Doesn't Richard deserve happiness?

Christ I've wasted my life.

He's a martyr. He was proud to serve Hyacinth because in the end it proved to the world that he was a strong enough to tolerate her constant negativity, something few men could've done. Alone, he's just another man, but with Hyacinth chopping away at him he's virtually a superhero. He might not have enjoyed her attacks, but he enjoyed the quiet knowledge that he was the only person who could stomach them.

Hyacinth took him for granted, just as he took for granted the idea that he'd be better off without her. By the time he realised his entire identity was dependent on Hyacinth's presence it was too late. He'd destroyed the relationship that defined him and broke the fragile woman that depended on him, just as he broke the plate that symbolised their marriage.

But why does her constant negativity have to define him?

Hyacinth has many fine pieces of crockery and delph. They look good together in a cabinet but one day, those sets will be sent to auction and the lots split up and different plates will go their separate ways and some of those plates will manage to take their place in the world in new houses, where they are the centerpiece of new collections.

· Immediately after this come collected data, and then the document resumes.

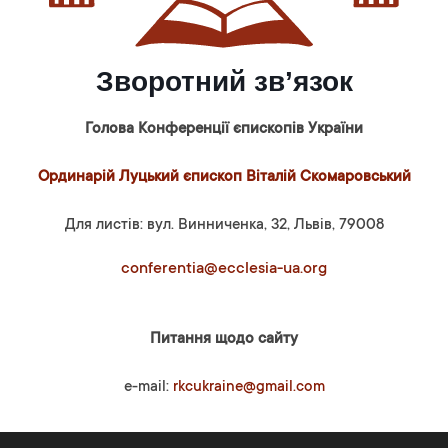
Зворотний зв’язок
Голова Конференції єпископів України
Ординарій Луцький єпископ Віталій Скомаровський
Для листів: вул. Винниченка, 32, Львів, 79008
conferentia@ecclesia-ua.org
Питання щодо сайту
e-mail:
rkcukraine@gmail.com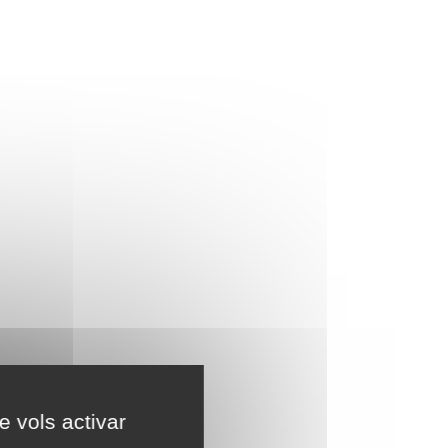
e vols activar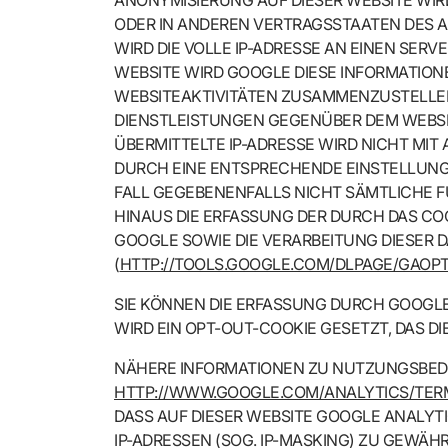
ANONYMISIERUNG AUF DIESER WEBSITE WIR
ODER IN ANDEREN VERTRAGSSTAATEN DES 
WIRD DIE VOLLE IP-ADRESSE AN EINEN SER
WEBSITE WIRD GOOGLE DIESE INFORMATION
WEBSITEAKTIVITÄTEN ZUSAMMENZUSTELLE
DIENSTLEISTUNGEN GEGENÜBER DEM WEBSIT
ÜBERMITTELTE IP-ADRESSE WIRD NICHT MI
DURCH EINE ENTSPRECHENDE EINSTELLUNG I
FALL GEGEBENENFALLS NICHT SÄMTLICHE 
HINAUS DIE ERFASSUNG DER DURCH DAS COO
GOOGLE SOWIE DIE VERARBEITUNG DIESER 
(
HTTP://TOOLS.GOOGLE.COM/DLPAGE/GAOP
SIE KÖNNEN DIE ERFASSUNG DURCH GOOGLE 
WIRD EIN OPT-OUT-COOKIE GESETZT, DAS D
NÄHERE INFORMATIONEN ZU NUTZUNGSBED
HTTP://WWW.GOOGLE.COM/ANALYTICS/TER
DASS AUF DIESER WEBSITE GOOGLE ANALYTI
IP-ADRESSEN (SOG. IP-MASKING) ZU GEWÄHR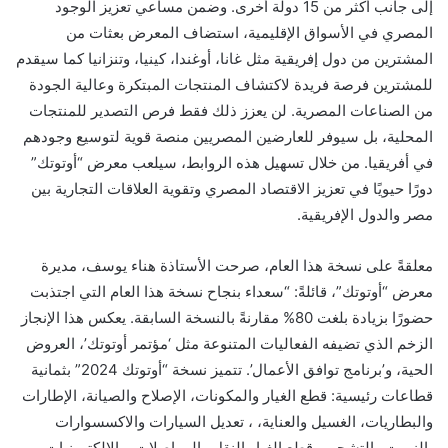
إلى جانب أكثر من 15 دولة أخرى. وضمن مساعي تعزيز الوجود
المصري في الأسواق الإقليمية
،
استضاف المعرض بعثات من
المشترين من دول إفريقية مثل غانا، أوغندا، كينيا،
و
تنزانيا
كما
سيقدم
للمشترين فرصة فريدة لاكتشاف المنتجات المبتكرة وعالية الجودة
من الصناعات المصرية. لن يعزز ذلك فقط فرص التصدير للمنتجات
المحلية، بل سيوفر للعارضين المصريين منصة قوية لتوسيع وجودهم
في أفريقيا. من خلال تسهيل هذه الروابط، سيلعب
معرض
“أوتوتك”
دورًا حيويًا في تعزيز الاقتصاد المصري وتقوية العلاقات التجارية بين
مصر والدول الإفريقية
.
معلقةً على نسخة هذا العام
،
صرحت
الأستاذة
هناء
يوسف
،
مديرة
معرض “أوتوتك”،
قائلةً: “سعداء بنجاح نسخة هذا العام التي اجتذبت
حضورًا بزيادة بلغت
80
% مقارنةً بالنسخة السابقة. يعكس هذا الإنجاز
الزخم الذي تضيفه الفعاليات المتنوعة مثل ‘مؤتمر أوتوتك’، العروض
الحية، و’برنامج توافق الأعمال’.
تتميز نسخة “أوتوتك 2024”
بثمانية
قطاعات رئيسية: قطع الغيار
والمكونات
، الإصلاح والصيانة، الإطارات
والبطاريات،
الغسيل والعناية
،
،
تعديل السيارات والاكسسوارات
،
الزيوت وال
تشحي
م،
قطع الغيار النقل والمواصلات
،
والإلكترونيات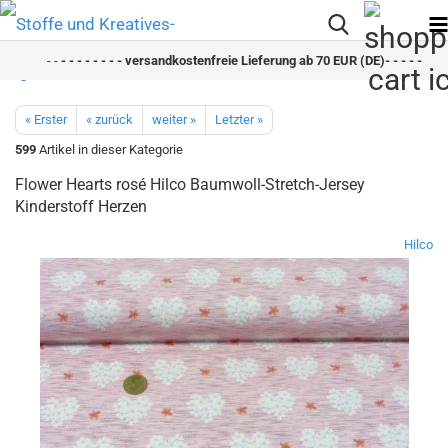
- -
- - - - - - - - versandkostenfreie Lieferung ab 70 EUR (DE)- - - - - - - - 
« Erster
« zurück
weiter »
Letzter »
599
Artikel in dieser Kategorie
Flower Hearts rosé Hilco Baumwoll-Stretch-Jersey
Kinderstoff Herzen
Hilco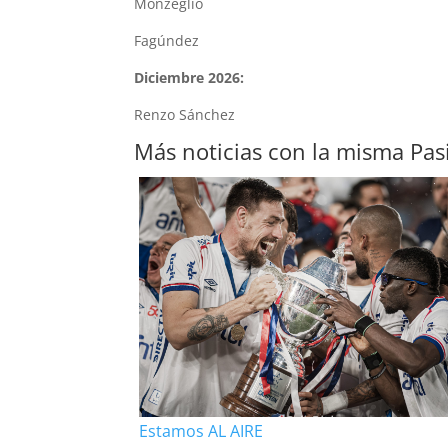
Monzeglio
Fagúndez
Diciembre 2026:
Renzo Sánchez
Más noticias con la misma Pas
Estamos AL AIRE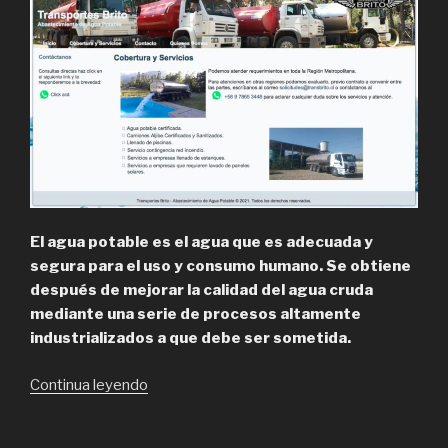
El agua potable es el agua que es adecuada y
segura para el uso y consumo humano.
Se obtiene
después de mejorar la calidad del agua cruda
mediante una serie de procesos altamente
industrializados a que debe ser sometida.
“Empresa
Continua leyendo
de
camiones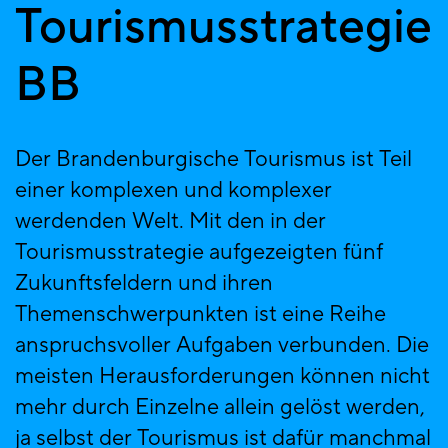
Tourismusstrategie
BB
Der Brandenburgische Tourismus ist Teil
einer komplexen und komplexer
werdenden Welt. Mit den in der
Tourismusstrategie aufgezeigten fünf
Zukunftsfeldern und ihren
Themenschwerpunkten ist eine Reihe
anspruchsvoller Aufgaben verbunden. Die
meisten Herausforderungen können nicht
mehr durch Einzelne allein gelöst werden,
ja selbst der Tourismus ist dafür manchmal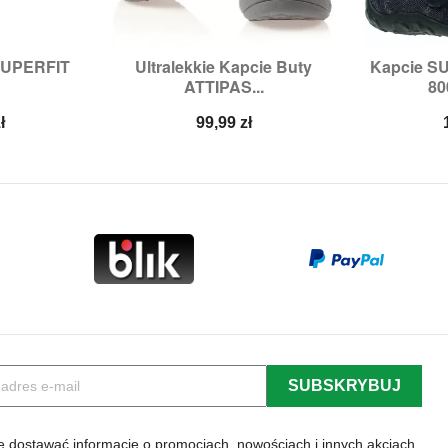
 SUPERFIT
Ultralekkie Kapcie Buty
Kapcie S


odgląd
Szybki podgląd
Sz
ATTIPAS...
80
29,
30,
31,
Roz
Cena
ł
99,99 zł
 dostawać informację o promocjach, nowościach i innych akcjach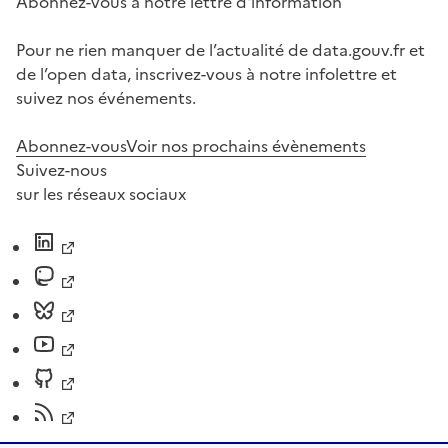
Abonnez-vous à notre lettre d'information
Pour ne rien manquer de l’actualité de data.gouv.fr et
de l’open data, inscrivez-vous à notre infolettre et
suivez nos événements.
Abonnez-vous
Voir nos prochains évènements
Suivez-nous
sur les réseaux sociaux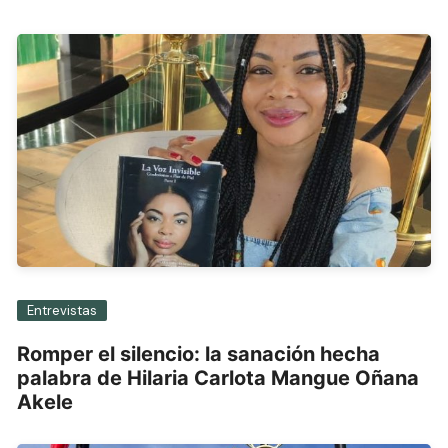
entradas
Entrevistas
Romper el silencio: la sanación hecha
palabra de Hilaria Carlota Mangue Oñana
Akele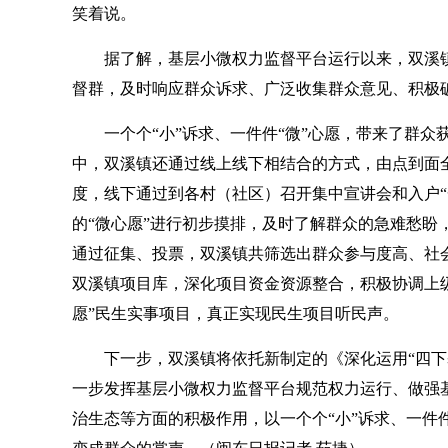
笑着说。
据了解，基层小微权力监督平台运行以来，双溪镇
督群，及时响应群众诉求、广泛收集群众意见、积极
一个个“小”诉求、一件件“微”心愿，带来了群众
中，双溪镇还通过线上线下相结合的方式，由点到面
度，线下通过到各村（社区）召开集中宣讲会和入户“
的“微心愿”进行初步摸排，及时了解群众的急难愁盼
通过征集、投票，双溪镇共筛选出群众参与度高、社会效
双溪镇项目库，深化项目资金资源整合，积极协调上
愿”民生实事项目，真正实现民生项目听民声。
下一步，双溪镇将依托新制定的《深化运用“四下
一步发挥基层小微权力监督平台规范权力运行、做强
治生态等方面的积极作用，以一个个“小”诉求、一件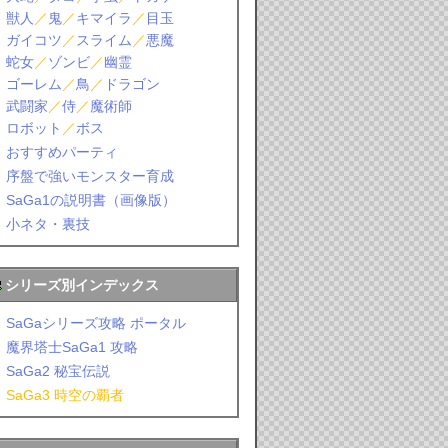
獣人
／
鬼
／
キマイラ
／
目玉
ガイコツ
／
スライム
／
悪魔
蛇女
／
ゾンビ
／
幽霊
ゴーレム
／
鳥
／
ドラゴン
武闘家
／
侍
／
魔術師
ロボット
／
ボス
おすすめパーティ
序盤で強いモンスター育成
SaGa1の説明書（画像版）
小ネタ・裏技
シリーズ別インデックス
SaGaシリーズ攻略 ポータル
魔界塔士SaGa1 攻略
SaGa2 秘宝伝説
SaGa3 時空の覇者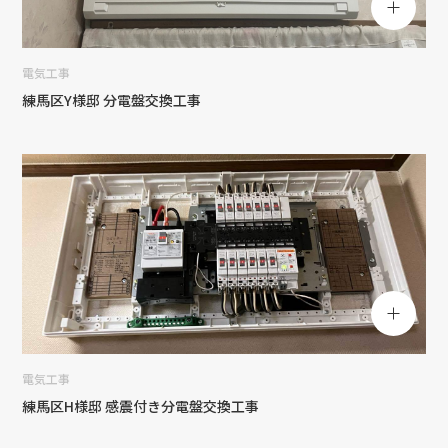
電気工事
練馬区Y様邸 分電盤交換工事
電気工事
練馬区H様邸 感震付き分電盤交換工事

Why can't Richard find someone who appreciates him? Why does he need to be a Job-like figure who gains strength from his endurance of injustice?

#RICHARDLIVESMATTER

...

obviously "...AND I AM UNANIMOUS IN THAT"

Oh dear, I laughed way too much with this

Fuck off

Ok

get
the
fuck
out

user's winding you up, it's the stage play.

If it makes you feel any better, I believed it too.

You stole that after I posted it in the last KUA thread
Thanks man, I feel really gratified

What a based series

Fawlty Towers only had 12 episodes, yet it's considered a staple of English comedy. Long running Britcoms like Red Dwarf are the exception rather than the rule here.

44 episodes sounds about right.

This show seems like something your 50 year old mom would watch, I'm surprised so many of you like it. Is it even on in the US?

Sup Forums has better taste than I thought

Still airs on KERA I think. Been watching it since I was a kid

KUA and One Foot in the Grave are GOAT comfy British suburbia shows.

Used to run all the time on PBS in the 90s, along with Mr. Bean. That's how I watched it as a kid, at least. I haven't seen it on television in probably 15+ years but I always found it funny when it was on.